Update the review excerpt between "This paper proposes" and "nonparametric modeling framework.", inclusive, so that "kernel methods" replaces "Gaussian Processes".

Page excerpt:
○ ○ ○
This paper proposes a nonparametric method for quantifying edge strength and incorporating domain knowledge into modeling. It builds upon the well-known NOTEARS causal discovery method, which transforms the combinatorial search process into a continuous optimization problem. By leveraging nonparametric techniques such as Gaussian Processes, the NEDAG-GP method offers interpretable weights within a nonparametric modeling framework.

优点

The author provides a highly intuitive introduction to the background and existing challenges in the field, making it accessible even for readers less familiar with the topic. The writing style is clear and straightforward, which enhances comprehension. The explanations are both precise and easy to follow, contributing to a well-structured presentation of ideas. The paper presents both qualitative and quantitative experimental results that are insightful and visually intuitive, aiding in understanding the effectiveness of the proposed method. Additionally, the inclusion of the Sachs dataset as a real-world example is particularly informative, demonstrating the practical applicability of the method and adding significant value to the study.

缺点

(1) While the paper aims to address DAG learning for modeling causal structures and complex dependencies, the purpose could be clarified. It seems that causal structures inherently involve complex dependencies, so it would help to clarify how these terms are being distinguished in the context of this work. If the intent is to use a DAG for causal reasoning, some discussion on the identifiability of the learned DAG would strengthen the contribution. Specifically, it would be helpful to know if the learned DAG represents a unique solution given the data or if it belongs to an equivalence class that includes the ground truth. Reviewing classic works on causal discovery algorithms, such as PC, GES, or PNL, could help refine the objectives and theoretical foundation of the approach.
○ ○ ○
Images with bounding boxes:
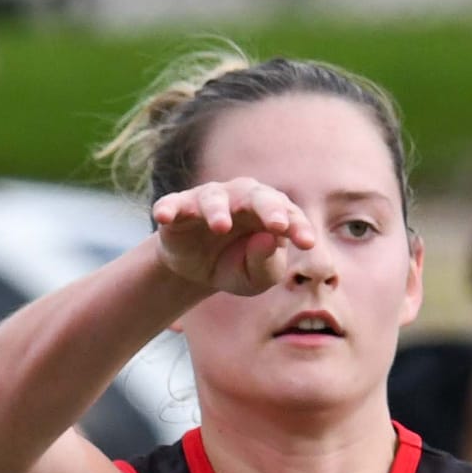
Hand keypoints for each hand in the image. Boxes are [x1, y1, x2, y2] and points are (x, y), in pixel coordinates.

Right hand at [150, 180, 316, 303]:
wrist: (198, 271)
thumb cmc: (237, 267)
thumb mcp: (256, 277)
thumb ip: (266, 263)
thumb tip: (269, 240)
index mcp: (268, 212)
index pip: (287, 214)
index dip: (298, 227)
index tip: (308, 243)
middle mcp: (240, 198)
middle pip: (256, 195)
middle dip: (268, 208)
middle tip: (277, 224)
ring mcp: (207, 200)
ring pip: (213, 198)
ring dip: (218, 210)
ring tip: (221, 227)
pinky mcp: (178, 209)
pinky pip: (172, 205)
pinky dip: (168, 208)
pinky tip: (163, 216)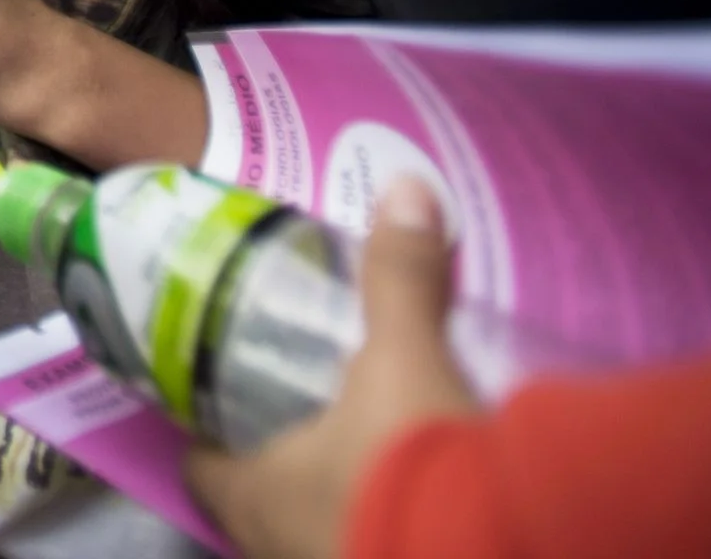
○ ○ ○
Response to the exercise:
This paper proposes a nonparametric method for quantifying edge strength and incorporating domain knowledge into modeling. It builds upon the well-known NOTEARS causal discovery method, which transforms the combinatorial search process into a continuous optimization problem. By leveraging nonparametric techniques such as kernel methods, the NEDAG-GP method offers interpretable weights within a nonparametric modeling framework.